[Opening RECORDS FOR THIS EXERCISE section]

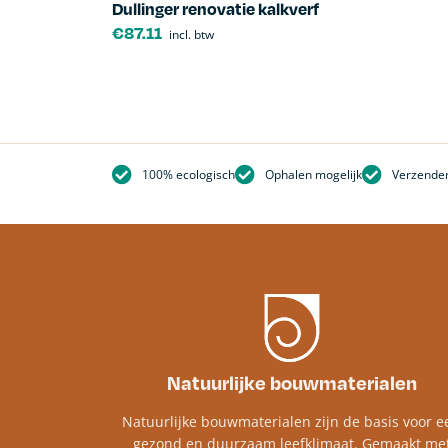
Dullinger renovatie kalkverf
€
87.11
incl. btw
100% ecologisch
Ophalen mogelijk
Verzenden
Natuurlijke bouwmaterialen
Natuurlijke bouwmaterialen zijn de basis voor e
gezond en duurzaam leefklimaat. Gemaakt me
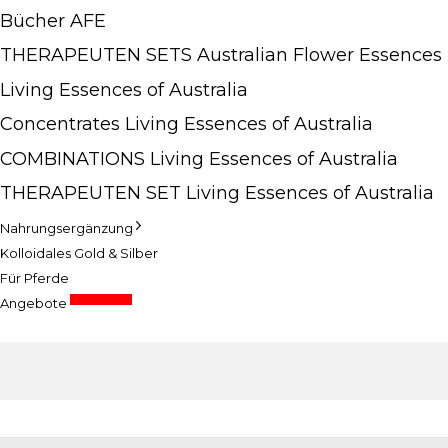
Bücher AFE
THERAPEUTEN SETS Australian Flower Essences
Living Essences of Australia
Concentrates Living Essences of Australia
COMBINATIONS Living Essences of Australia
THERAPEUTEN SET Living Essences of Australia
Nahrungsergänzung
Kolloidales Gold & Silber
Für Pferde
Sonderpreise
Angebote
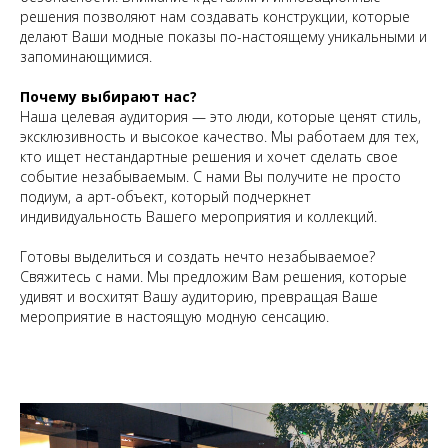
решения позволяют нам создавать конструкции, которые
делают Ваши модные показы по-настоящему уникальными и
запоминающимися.
Почему выбирают нас?
Наша целевая аудитория — это люди, которые ценят стиль,
эксклюзивность и высокое качество. Мы работаем для тех,
кто ищет нестандартные решения и хочет сделать свое
событие незабываемым. С нами Вы получите не просто
подиум, а арт-объект, который подчеркнет
индивидуальность Вашего мероприятия и коллекций.
Готовы выделиться и создать нечто незабываемое?
Свяжитесь с нами. Мы предложим Вам решения, которые
удивят и восхитят Вашу аудиторию, превращая Ваше
мероприятие в настоящую модную сенсацию.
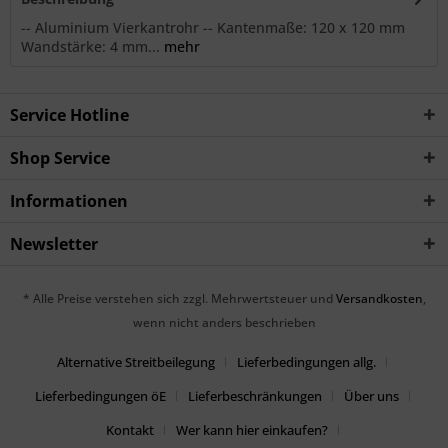
-- Aluminium Vierkantrohr -- Kantenmaße: 120 x 120 mm
Wandstärke: 4 mm...
mehr
Service Hotline
Shop Service
Informationen
Newsletter
* Alle Preise verstehen sich zzgl. Mehrwertsteuer und
Versandkosten
,
wenn nicht anders beschrieben
Alternative Streitbeilegung
Lieferbedingungen allg.
Lieferbedingungen öE
Lieferbeschränkungen
Über uns
Kontakt
Wer kann hier einkaufen?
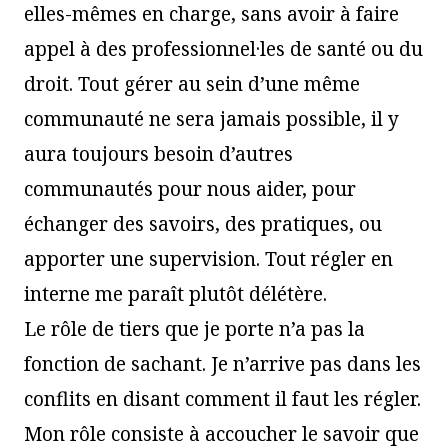
elles-mêmes en charge, sans avoir à faire
appel à des professionnel·les de santé ou du
droit. Tout gérer au sein d’une même
communauté ne sera jamais possible, il y
aura toujours besoin d’autres
communautés pour nous aider, pour
échanger des savoirs, des pratiques, ou
apporter une supervision. Tout régler en
interne me paraît plutôt délétère.
Le rôle de tiers que je porte n’a pas la
fonction de sachant. Je n’arrive pas dans les
conflits en disant comment il faut les régler.
Mon rôle consiste à accoucher le savoir que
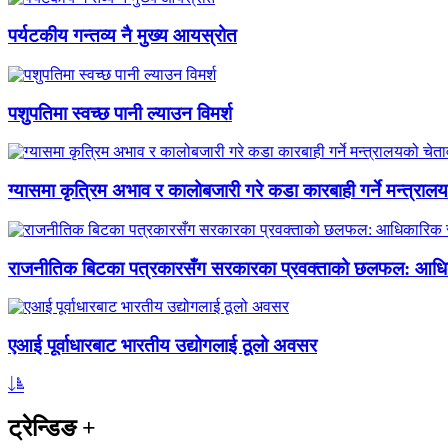
पर्यटकीय गन्तव्य नै मुख्य आयस्रोत
पशुपतिमा स्वच्छ पानी ल्याउन विमर्श
ग्यासमा कृत्रिम अभाव र कालोबजारी गरे कडा कारबाही गर्ने मन्त्राल
राजनीतिक बिटका पत्रकारसँग सरकारका प्रवक्ताको छलफल: आधि
एआई पूर्वाधारबाट भारतीय उद्योगलाई ठूलो अवसर
ट्रेन्डिङ
+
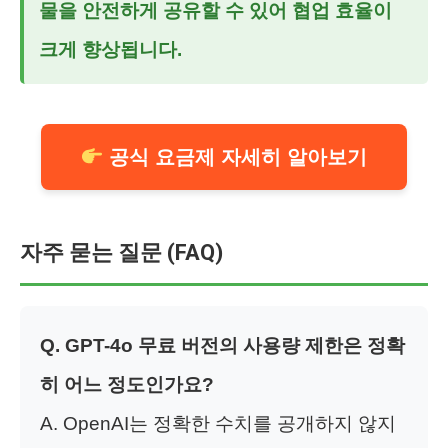
물을 안전하게 공유할 수 있어 협업 효율이
크게 향상됩니다.
공식 요금제 자세히 알아보기
자주 묻는 질문 (FAQ)
Q. GPT-4o 무료 버전의 사용량 제한은 정확
히 어느 정도인가요?
A. OpenAI는 정확한 수치를 공개하지 않지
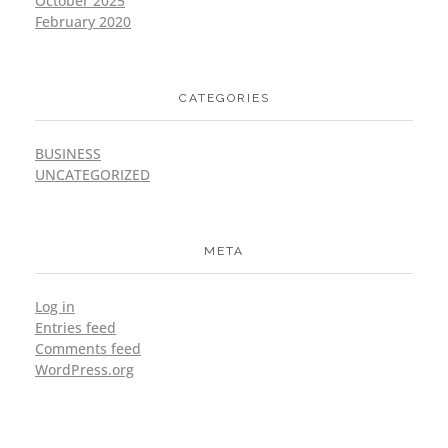
October 2025
February 2020
CATEGORIES
BUSINESS
UNCATEGORIZED
META
Log in
Entries feed
Comments feed
WordPress.org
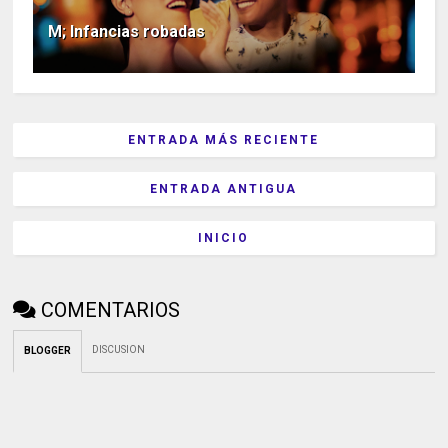
M; Infancias robadas
ENTRADA MÁS RECIENTE
ENTRADA ANTIGUA
INICIO
COMENTARIOS
DISCUSION
BLOGGER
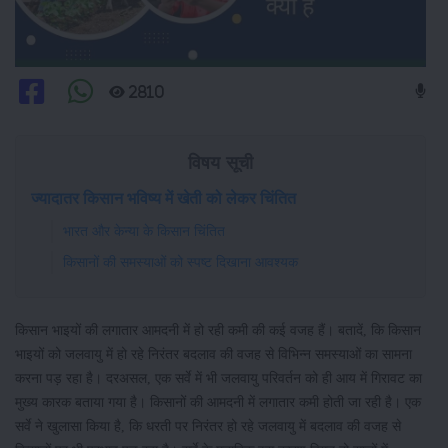
2810
विषय सूची
ज्यादातर किसान भविष्य में खेती को लेकर चिंतित
भारत और केन्या के किसान चिंतित
किसानों की समस्याओं को स्पष्ट दिखाना आवश्यक
किसान भाइयों की लगातार आमदनी में हो रही कमी की कई वजह हैं। बतादें, कि किसान
भाइयों को जलवायु में हो रहे निरंतर बदलाव की वजह से विभिन्न समस्याओं का सामना
करना पड़ रहा है। दरअसल, एक सर्वे में भी जलवायु परिवर्तन को ही आय में गिरावट का
मुख्य कारक बताया गया है। किसानों की आमदनी में लगातार कमी होती जा रही है। एक
सर्वे ने खुलासा किया है, कि धरती पर निरंतर हो रहे जलवायु में बदलाव की वजह से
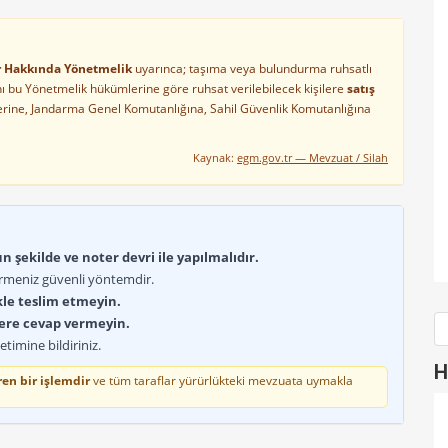
ler Hakkında Yönetmelik
uyarınca; taşıma veya bulundurma ruhsatlı
arını bu Yönetmelik hükümlerine göre ruhsat verilebilecek kişilere
satış
lerine, Jandarma Genel Komutanlığına, Sahil Güvenlik Komutanlığına
Kaynak:
egm.gov.tr — Mevzuat / Silah
 şekilde ve noter devri ile yapılmalıdır.
rmeniz güvenli yöntemdir.
kle teslim etmeyin.
lere cevap vermeyin.
timine bildiriniz.
H
en bir işlemdir
ve tüm taraflar yürürlükteki mevzuata uymakla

[Closing RECORDS FOR THIS EXERCISE section]

# PROBLEM DESCRIPTION:
Return the text of all the items above, copied verbatim and line by line, leaving out the pictures.

# TASK SOLUTION:
Dullinger renovatie kalkverf
€
87.11
incl. btw
100% ecologisch
Ophalen mogelijk
Verzenden
Natuurlijke bouwmaterialen
Natuurlijke bouwmaterialen zijn de basis voor e
gezond en duurzaam leefklimaat. Gemaakt me
Bücher AFE
THERAPEUTEN SETS Australian Flower Essences
Living Essences of Australia
Concentrates Living Essences of Australia
COMBINATIONS Living Essences of Australia
THERAPEUTEN SET Living Essences of Australia
Nahrungsergänzung
Kolloidales Gold & Silber
Für Pferde
Sonderpreise
Angebote
решения позволяют нам создавать конструкции, которые
делают Ваши модные показы по-настоящему уникальными и
запоминающимися.
Почему выбирают нас?
Наша целевая аудитория — это люди, которые ценят стиль,
эксклюзивность и высокое качество. Мы работаем для тех,
кто ищет нестандартные решения и хочет сделать свое
событие незабываемым. С нами Вы получите не просто
подиум, а арт-объект, который подчеркнет
индивидуальность Вашего мероприятия и коллекций.
Готовы выделиться и создать нечто незабываемое?
Свяжитесь с нами. Мы предложим Вам решения, которые
удивят и восхитят Вашу аудиторию, превращая Ваше
мероприятие в настоящую модную сенсацию.
-- Aluminium Vierkantrohr -- Kantenmaße: 120 x 120 mm
Wandstärke: 4 mm...
mehr
Service Hotline
Shop Service
Informationen
Newsletter
* Alle Preise verstehen sich zzgl. Mehrwertsteuer und
Versandkosten
,
wenn nicht anders beschrieben
Alternative Streitbeilegung
Lieferbedingungen allg.
Lieferbedingungen öE
Lieferbeschränkungen
Über uns
Kontakt
Wer kann hier einkaufen?
elles-mêmes en charge, sans avoir à faire
appel à des professionnel·les de santé ou du
droit. Tout gérer au sein d’une même
communauté ne sera jamais possible, il y
aura toujours besoin d’autres
communautés pour nous aider, pour
échanger des savoirs, des pratiques, ou
apporter une supervision. Tout régler en
interne me paraît plutôt délétère.
Le rôle de tiers que je porte n’a pas la
fonction de sachant. Je n’arrive pas dans les
conflits en disant comment il faut les régler.
Mon rôle consiste à accoucher le savoir que
पर्यटकीय गन्तव्य नै मुख्य आयस्रोत
पशुपतिमा स्वच्छ पानी ल्याउन विमर्श
ग्यासमा कृत्रिम अभाव र कालोबजारी गरे कडा कारबाही गर्ने मन्त्राल
राजनीतिक बिटका पत्रकारसँग सरकारका प्रवक्ताको छलफल: आधि
एआई पूर्वाधारबाट भारतीय उद्योगलाई ठूलो अवसर
ट्रेन्डिङ
+
물을 안전하게 공유할 수 있어 협업 효율이
크게 향상됩니다.
공식 요금제 자세히 알아보기
자주 묻는 질문 (FAQ)
Q. GPT-4o 무료 버전의 사용량 제한은 정확
히 어느 정도인가요?
A. OpenAI는 정확한 수치를 공개하지 않지
October 2025
February 2020
CATEGORIES
BUSINESS
UNCATEGORIZED
META
Log in
Entries feed
Comments feed
WordPress.org
M; Infancias robadas
ENTRADA MÁS RECIENTE
ENTRADA ANTIGUA
INICIO
COMENTARIOS
DISCUSION
BLOGGER
2810
विषय सूची
ज्यादातर किसान भविष्य में खेती को लेकर चिंतित
भारत और केन्या के किसान चिंतित
किसानों की समस्याओं को स्पष्ट दिखाना आवश्यक
किसान भाइयों की लगातार आमदनी में हो रही कमी की कई वजह हैं। बतादें, कि किसान
भाइयों को जलवायु में हो रहे निरंतर बदलाव की वजह से विभिन्न समस्याओं का सामना
करना पड़ रहा है। दरअसल, एक सर्वे में भी जलवायु परिवर्तन को ही आय में गिरावट का
मुख्य कारक बताया गया है। किसानों की आमदनी में लगातार कमी होती जा रही है। एक
सर्वे ने खुलासा किया है, कि धरती पर निरंतर हो रहे जलवायु में बदलाव की वजह से
ler Hakkında Yönetmelik
uyarınca; taşıma veya bulundurma ruhsatlı
arını bu Yönetmelik hükümlerine göre ruhsat verilebilecek kişilere
satış
lerine, Jandarma Genel Komutanlığına, Sahil Güvenlik Komutanlığına
Kaynak:
egm.gov.tr — Mevzuat / Silah
 şekilde ve noter devri ile yapılmalıdır.
rmeniz güvenli yöntemdir.
kle teslim etmeyin.
lere cevap vermeyin.
timine bildiriniz.
H
en bir işlemdir
ve tüm taraflar yürürlükteki mevzuata uymakla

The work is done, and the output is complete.